“Doubt is not weakness. Weakness is allowing doubt to decide for you” – this is roughly what any Clint Eastwood character would say if he knew how to formulate thoughts between shots. And if we speak about the musical expression of this idea, then it would sound just like “Your Arrows” – the new single by the Welsh folk-rock band Rusty Shackle, released on May 8 and opening the count toward their upcoming album “Mayfield”.

And it all begins – attention – with a self-satisfied drum intro that from the very first bars tells you: relax, we know what we’re doing. Rusty Shackle enter the room knowing where the best chair is. Conceptually, “Your Arrows” resembles a small genre trick. The band takes images of the American western – arrows, aim, choosing the moment – and uses them to talk about things fundamentally modern: doubt, listening to other voices instead of your own. The metaphor works precisely because it is not overemphasized, a cinematic volume arises without Hollywood bang-bang.
The compressed drama of the western – a story of moral choice – the band transfers into music. And now about what really takes your breath away. Rusty Shackle are six people, and all six sing. The choral parts in “Your Arrows” are a structure-forming element. When in the chorus all six voices converge into a single battle cry, what happens is what in academic music is called “unison of affects”, and in life is called goosebumps.

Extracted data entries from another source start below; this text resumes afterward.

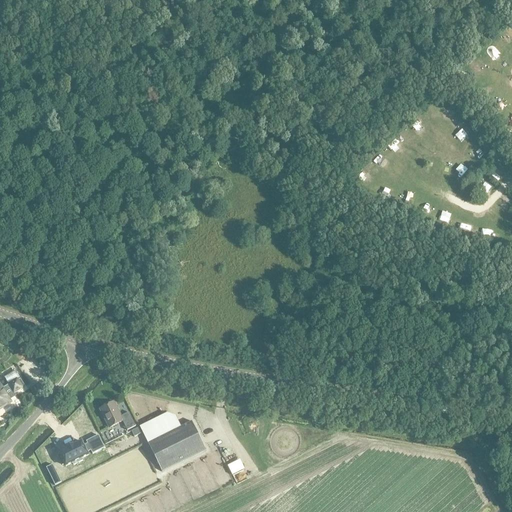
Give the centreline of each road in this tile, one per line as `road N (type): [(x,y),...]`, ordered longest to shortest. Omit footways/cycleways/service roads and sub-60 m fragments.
road 1 (secondary): [(511,415),(225,372),(86,341)]
road 2 (unclassified): [(0,454),(86,341)]
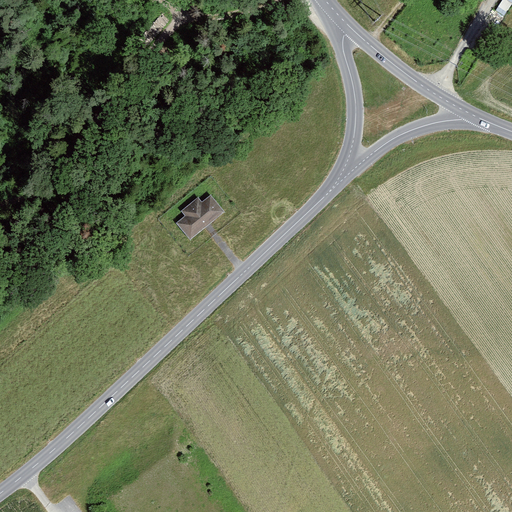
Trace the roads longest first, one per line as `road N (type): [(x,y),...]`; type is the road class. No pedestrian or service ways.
road 1 (tertiary): [(329,192),(0,496)]
road 2 (tertiary): [(336,19),(353,96),(348,148),(329,192)]
road 3 (tertiary): [(336,19),(479,119)]
road 4 (tertiary): [(479,119),(390,141),(329,192)]
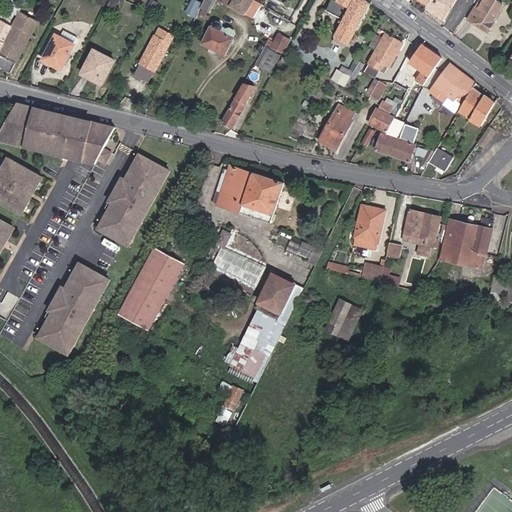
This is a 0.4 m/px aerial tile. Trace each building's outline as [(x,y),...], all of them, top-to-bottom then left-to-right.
[(110,0),(108,5),(114,9),(118,0),(110,0)] [(213,0),(203,0),(200,6),(204,8),(208,10),(213,0)] [(231,0),(230,4),(251,15),(258,2),(255,0),(231,0)] [(329,0),(324,10),(343,20),(334,37),(348,44),(370,3),(365,0),(329,0)] [(456,0),(430,0),(429,4),(427,7),(446,18),(456,0)] [(503,4),(496,0),(483,0),(478,8),(475,7),(468,18),(489,31),(494,23),(492,22),(503,4)] [(12,26),(19,14),(7,7),(0,20),(12,26)] [(37,22),(20,12),(19,14),(12,26),(0,49),(0,65),(11,70),(37,22)] [(0,49),(12,26),(0,20),(0,49)] [(224,53),(235,34),(233,29),(229,27),(225,29),(223,27),(221,23),(218,21),(213,22),(203,42),(224,53)] [(163,28),(159,36),(171,41),(175,35),(163,28)] [(285,51),(293,36),(280,30),(272,44),(285,51)] [(385,62),(390,65),(404,40),(387,31),(370,62),(382,68),(385,62)] [(62,68),(75,44),(56,34),(43,59),(62,68)] [(171,41),(159,36),(156,34),(142,62),(156,71),(171,41)] [(443,58),(424,44),(411,62),(423,70),(416,80),(424,86),(443,58)] [(282,53),(267,45),(257,63),(272,71),(282,53)] [(102,82),(114,60),(95,49),(83,72),(102,82)] [(285,51),(280,59),(286,62),(290,54),(285,51)] [(386,71),(390,65),(385,62),(382,68),(386,71)] [(459,68),(451,63),(434,84),(430,90),(444,102),(449,95),(455,99),(461,91),(468,96),(473,88),(476,82),(459,68)] [(350,77),(352,73),(342,68),(340,72),(350,77)] [(346,84),(350,77),(340,72),(338,70),(334,78),(346,84)] [(402,70),(396,81),(409,89),(413,80),(408,77),(409,74),(402,70)] [(232,125),(246,103),(247,104),(257,86),(246,83),(224,121),(232,125)] [(366,94),(369,96),(375,86),(372,85),(366,94)] [(375,86),(369,96),(375,99),(380,90),(375,86)] [(468,96),(463,105),(461,109),(472,116),(471,119),(482,126),(496,102),(473,88),(468,96)] [(461,91),(455,99),(463,105),(468,96),(461,91)] [(379,108),(375,115),(371,123),(388,132),(394,119),(395,117),(389,114),(393,105),(397,107),(400,101),(396,99),(394,103),(388,100),(386,103),(384,102),(380,109),(379,108)] [(354,113),(340,105),(321,140),(337,149),(352,120),(350,119),(354,113)] [(55,113),(27,106),(26,109),(15,107),(0,133),(0,136),(11,139),(10,143),(25,146),(26,143),(33,144),(32,148),(58,154),(59,151),(67,152),(68,150),(71,139),(74,140),(78,122),(54,116),(55,113)] [(472,116),(461,109),(459,112),(471,119),(472,116)] [(95,122),(55,113),(54,116),(78,122),(74,140),(71,139),(68,150),(67,152),(59,151),(58,154),(81,160),(82,159),(81,158),(84,153),(97,160),(103,148),(90,141),(95,122)] [(400,137),(405,124),(394,119),(388,132),(387,133),(400,137)] [(103,148),(115,127),(95,122),(90,141),(103,148)] [(419,128),(405,124),(400,137),(414,142),(416,138),(419,128)] [(488,129),(483,137),(490,143),(496,135),(488,129)] [(367,146),(376,131),(369,130),(362,143),(367,146)] [(382,133),(377,149),(410,160),(415,145),(382,133)] [(490,143),(483,137),(477,145),(485,150),(490,143)] [(437,150),(433,148),(425,161),(429,163),(431,161),(437,150)] [(438,149),(437,150),(431,161),(439,165),(440,164),(448,169),(454,158),(438,149)] [(93,167),(97,160),(84,153),(81,158),(82,159),(81,160),(93,167)] [(134,238),(155,201),(151,199),(155,193),(158,196),(168,177),(165,175),(169,168),(144,154),(140,161),(136,159),(126,178),(129,180),(123,190),(117,187),(109,201),(112,203),(102,221),(107,223),(103,230),(127,243),(131,236),(134,238)] [(43,177),(8,157),(0,171),(0,201),(22,214),(31,198),(29,197),(32,192),(34,193),(43,177)] [(253,175),(228,166),(214,204),(270,224),(284,184),(254,173),(253,175)] [(385,211),(362,206),(356,237),(378,242),(385,211)] [(440,218),(409,211),(403,241),(419,245),(431,248),(433,248),(440,218)] [(0,255),(0,254),(0,247),(5,239),(8,241),(12,234),(8,232),(12,225),(0,218),(0,255)] [(441,259),(451,262),(482,269),(485,253),(487,253),(492,230),(450,220),(441,259)] [(231,234),(223,230),(217,243),(224,247),(231,234)] [(315,248),(302,242),(297,252),(310,259),(315,248)] [(398,260),(401,246),(388,243),(384,256),(398,260)] [(429,257),(431,248),(419,245),(417,254),(429,257)] [(189,264),(156,246),(120,312),(153,330),(189,264)] [(380,259),(378,266),(371,264),(367,279),(378,282),(383,260),(380,259)] [(74,347),(95,310),(91,308),(95,302),(98,304),(108,285),(105,284),(109,277),(84,263),(80,270),(77,268),(66,287),(69,288),(63,299),(57,296),(49,310),(52,311),(42,330),(47,332),(43,339),(67,352),(71,345),(74,347)] [(347,274),(348,268),(328,263),(326,269),(347,274)] [(367,279),(371,264),(365,263),(361,277),(367,279)] [(273,273),(259,302),(281,313),(278,319),(287,323),(303,288),(273,273)] [(504,302),(510,279),(496,276),(491,298),(504,302)] [(320,299),(303,291),(296,308),(313,315),(320,299)] [(362,310),(340,301),(327,330),(349,339),(362,310)] [(278,319),(281,313),(259,302),(256,308),(278,319)] [(227,399),(237,404),(243,391),(233,386),(227,399)] [(228,421),(237,404),(227,399),(218,416),(228,421)]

The lead vocal floats above the choral foundation, creating an effect rare and valuable: a person speaks on their own behalf, but behind them stands a community. A group of people who decided that doubt is not a sentence at all. The blues rhythmic layout of the track is the foundation of “Your Arrows”: tension and release, question and answer, doubt and determination. Rusty Shackle work in such a way that the music physically moves through you, like Led Zeppelin once did. Only they add to it the color of Wales – the violin. The violin creates textural layers between the guitar parts, impressionistically filling the space.

Rusty Shackle have existed since 2010. During this time they have released five studio albums, received the Wales Folk Award, and their record “Under a Bloodshot Moon” reached the second line of the British folk chart. On August 29 the guys will present the new album “Mayfield” in full against the backdrop of the walls of Caldicot Castle – it is hard to come up with scenery more appropriate for their music. “Your Arrows” is an arrow released at the right moment that flies far. Even if you aimed for a long time.